The UA Inclusion, Diversity, Equity, Access and Leadership Support Institute is among several initiatives being worked on, campus leaders said at a town hall-style event Monday, which was held after a student last month posted to social media an image of himself in blackface.
Chancellor Joe Steinmetz told a crowd of about 130 at the student-organized event that "perhaps the thing we must do is we have to step up the education that we do on this campus on this issue," adding UA has "expectations when it comes to these areas of diversity, inclusion and equality."
Yvette Murphy-Erby, UA's top diversity officer, said at the meeting she plans to establish a student "diversity ambassadors" team.
Students who volunteer for the program could help with campus initiatives and "help us stay abreast of what's happening," Murphy-Erby said. She said more details will be released in April about the initiative.
The institute would serve all of Arkansas and requires approval from state higher-education authorities, Murphy-Erby said.
"We believe it's important for faculty members to share their expertise and also be engaged in research related to diversity and inclusion," Murphy-Erby said, adding that the work would help with assessment of campus diversity efforts.
The event Monday was organized by the Black Students Association, the Associated Student Government and the National Pan-Hellenic Council.
The National Pan-Hellenic Council distributed a statement Feb. 26 on social media stating the blackface post "negatively affected the Razorback community" and condemning "such distasteful actions."
The blackface post included the caption, "I hope this offends someone." The post also included a reference to the hit movie Black Panther, a superhero story with a mostly black cast.
Steinmetz said Monday the student making the post "chose to depart voluntarily from the university shortly after this matter arose." He said UA has an ongoing student conduct process and, citing student privacy, declined to comment further about the student.
On Feb. 24, after the initial blackface post began to be shared, Steinmetz posted a message on social media stating the university supports an inclusive community and a "diversity of people, ideas and perspectives," calling these "core values we share despite insensitivity displayed by any individual."
In a later social media post, he added: "Degrading and harassing messages create an environment that does not foster respectful dialogue/positive educational environment & is not acceptable at the UA."
The 1,268 black students enrolled at UA this past fall made up about 4.6 percent of all students.

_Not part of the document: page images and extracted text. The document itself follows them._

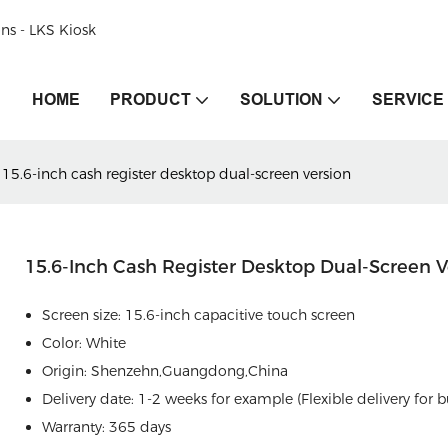
ons - LKS Kiosk
HOME
PRODUCT
SOLUTION
SERVICE
15.6-inch cash register desktop dual-screen version
15.6-Inch Cash Register Desktop Dual-Screen V
Screen size: 15.6-inch capacitive touch screen
Color: White
Origin: Shenzehn,Guangdong,China
Delivery date: 1-2 weeks for example (Flexible delivery for b
Warranty: 365 days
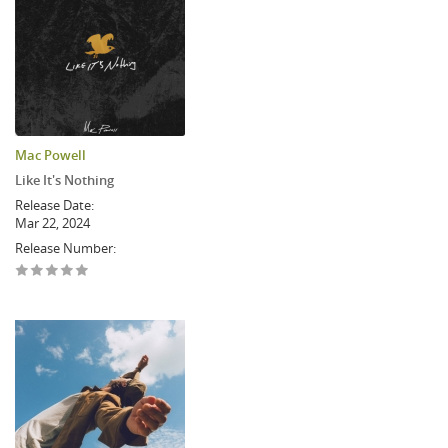
Mac Powell
Like It's Nothing
Release Date:
Mar 22, 2024
Release Number:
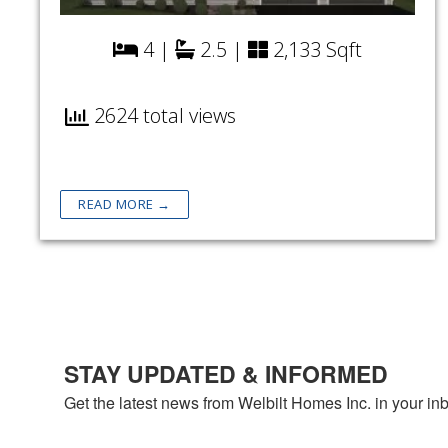
4 |
2.5 |
2,133 Sqft
2624 total views
READ MORE →
STAY UPDATED & INFORMED
Get the latest news from Welbilt Homes Inc. in your in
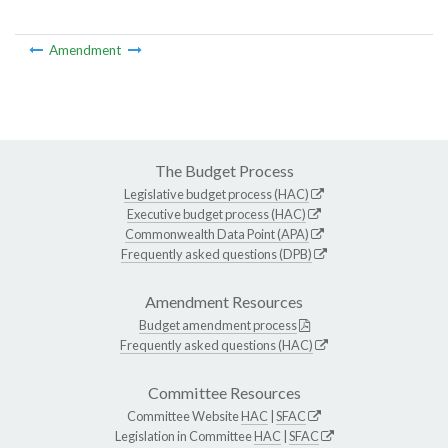
Amendment
The Budget Process
Legislative budget process (HAC)
Executive budget process (HAC)
Commonwealth Data Point (APA)
Frequently asked questions (DPB)
Amendment Resources
Budget amendment process
Frequently asked questions (HAC)
Committee Resources
Committee Website
HAC
|
SFAC
Legislation in Committee
HAC
|
SFAC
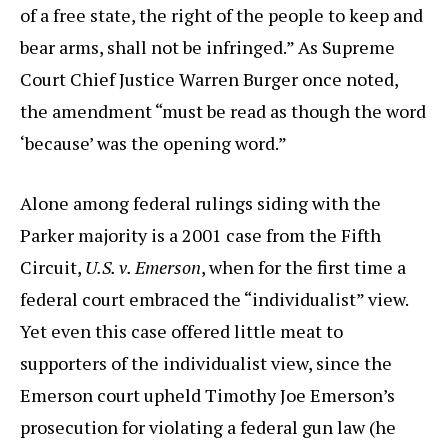
of a free state, the right of the people to keep and
bear arms, shall not be infringed.” As Supreme
Court Chief Justice Warren Burger once noted,
the amendment “must be read as though the word
‘because’ was the opening word.”
Alone among federal rulings siding with the
Parker majority is a 2001 case from the Fifth
Circuit,
U.S. v. Emerson
, when for the first time a
federal court embraced the “individualist” view.
Yet even this case offered little meat to
supporters of the individualist view, since the
Emerson court upheld Timothy Joe Emerson’s
prosecution for violating a federal gun law (he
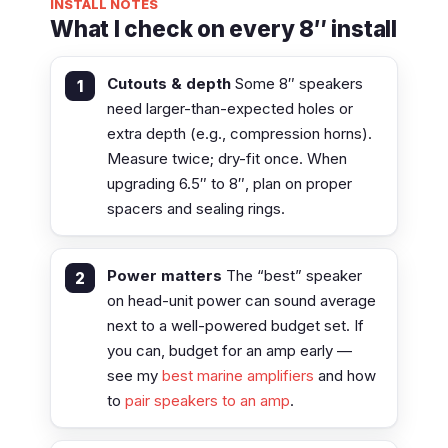
INSTALL NOTES
What I check on every 8″ install
Cutouts & depth
Some 8″ speakers
need larger-than-expected holes or
extra depth (e.g., compression horns).
Measure twice; dry-fit once. When
upgrading 6.5″ to 8″, plan on proper
spacers and sealing rings.
Power matters
The “best” speaker
on head-unit power can sound average
next to a well-powered budget set. If
you can, budget for an amp early —
see my
best marine amplifiers
and how
to
pair speakers to an amp
.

The total has decreased from 1,334 black students in fall 2015.
Over the same time period, some other minority groups counted separately have seen increases, including multiracial students, up to 924 students this past fall from 818 in fall 2015. The number of Hispanic students increased to 2,225 this past fall, up from 1,874 in fall 2015.

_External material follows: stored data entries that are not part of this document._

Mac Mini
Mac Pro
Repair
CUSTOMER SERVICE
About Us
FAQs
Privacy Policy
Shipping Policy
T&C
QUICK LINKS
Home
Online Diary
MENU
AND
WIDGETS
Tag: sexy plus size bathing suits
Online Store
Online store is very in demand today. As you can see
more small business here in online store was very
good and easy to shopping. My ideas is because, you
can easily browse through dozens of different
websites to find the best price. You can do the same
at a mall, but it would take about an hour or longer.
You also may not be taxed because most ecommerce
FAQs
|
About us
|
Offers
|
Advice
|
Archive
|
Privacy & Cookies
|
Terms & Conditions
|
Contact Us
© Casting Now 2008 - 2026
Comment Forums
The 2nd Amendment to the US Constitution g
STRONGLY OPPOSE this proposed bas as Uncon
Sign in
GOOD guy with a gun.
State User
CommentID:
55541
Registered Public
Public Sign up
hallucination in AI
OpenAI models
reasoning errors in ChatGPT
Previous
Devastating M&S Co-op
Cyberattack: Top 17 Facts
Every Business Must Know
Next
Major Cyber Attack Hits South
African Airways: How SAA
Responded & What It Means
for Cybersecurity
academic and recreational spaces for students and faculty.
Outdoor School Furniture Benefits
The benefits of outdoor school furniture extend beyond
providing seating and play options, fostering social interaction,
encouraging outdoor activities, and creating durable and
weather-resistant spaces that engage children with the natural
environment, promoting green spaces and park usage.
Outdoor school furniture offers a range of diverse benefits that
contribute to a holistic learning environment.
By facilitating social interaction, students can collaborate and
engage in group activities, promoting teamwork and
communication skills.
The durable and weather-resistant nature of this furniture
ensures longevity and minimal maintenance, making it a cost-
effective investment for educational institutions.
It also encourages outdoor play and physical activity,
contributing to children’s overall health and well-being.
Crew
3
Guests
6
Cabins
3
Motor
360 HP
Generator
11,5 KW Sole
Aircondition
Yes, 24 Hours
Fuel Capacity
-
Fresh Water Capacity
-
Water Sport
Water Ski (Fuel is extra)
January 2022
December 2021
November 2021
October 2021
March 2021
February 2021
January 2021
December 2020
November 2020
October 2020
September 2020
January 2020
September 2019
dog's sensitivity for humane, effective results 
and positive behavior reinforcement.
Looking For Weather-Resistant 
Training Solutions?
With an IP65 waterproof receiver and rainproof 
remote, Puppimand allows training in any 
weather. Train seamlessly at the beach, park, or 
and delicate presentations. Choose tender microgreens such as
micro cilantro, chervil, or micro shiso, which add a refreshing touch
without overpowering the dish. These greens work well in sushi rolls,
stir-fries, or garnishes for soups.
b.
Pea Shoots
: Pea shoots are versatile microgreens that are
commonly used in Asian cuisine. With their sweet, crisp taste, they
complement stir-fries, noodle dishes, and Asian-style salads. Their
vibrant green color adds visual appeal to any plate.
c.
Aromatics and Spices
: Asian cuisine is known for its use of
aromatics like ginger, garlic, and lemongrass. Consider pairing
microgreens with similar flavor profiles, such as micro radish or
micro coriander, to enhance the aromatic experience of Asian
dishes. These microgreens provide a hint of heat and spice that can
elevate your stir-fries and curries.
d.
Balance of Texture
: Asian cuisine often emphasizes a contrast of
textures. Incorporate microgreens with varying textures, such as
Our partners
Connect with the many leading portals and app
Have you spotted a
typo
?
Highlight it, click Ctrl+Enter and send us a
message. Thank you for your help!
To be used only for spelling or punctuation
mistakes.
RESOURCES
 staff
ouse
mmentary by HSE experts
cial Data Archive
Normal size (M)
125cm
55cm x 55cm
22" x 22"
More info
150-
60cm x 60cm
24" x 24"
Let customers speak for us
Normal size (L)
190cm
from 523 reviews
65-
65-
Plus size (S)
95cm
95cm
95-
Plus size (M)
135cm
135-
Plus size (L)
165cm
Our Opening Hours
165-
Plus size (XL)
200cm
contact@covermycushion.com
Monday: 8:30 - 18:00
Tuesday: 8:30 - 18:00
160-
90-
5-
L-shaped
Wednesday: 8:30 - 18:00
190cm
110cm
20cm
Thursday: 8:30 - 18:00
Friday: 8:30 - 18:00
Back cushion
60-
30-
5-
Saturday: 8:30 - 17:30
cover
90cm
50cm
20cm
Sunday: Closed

Brianna Griffin, a UA finance student who attended the event Monday, said "everybody on this campus has seen some type of racism."
She said the Monday event showed "our concerns are being heard and that steps are going to be taken." She added, however, she wants to ensure incoming students are able to have their concerns heard immediately.
"I just want to make sure this is a priority on campus, this isn't going to get swept under the rug and onto the next thing," said Griffin, 21.
Murphy-Erby said Monday while she isn't able to respond immediately to all students with concerns, "we will make time if it's an urgent need."
Griffin said she hoped to hear more about any discipline imposed by UA on the student making the blackface post, but understood the privacy requirement.
At the event Monday, Charles Robinson, UA's vice chancellor for student affairs and formerly the university's top diversity officer, said, generally speaking, if he were assessing a student conduct case with no safety threat his first thought would not be to expel a student.
"My first inclination is to educate this person to get them to understand how this particular rendition, this particular posting, was offensive to people," said Robinson.
Robinson, who is black, also formerly led the university's African and African American Studies program. He called expulsion "the last resort."
Steinmetz defended the university's response Monday but also read a new statement that had been considered but not released: "The disgusting imagery and words posted online last week are reflective of an individual's attempt to incite -- but failing to -- further hatred."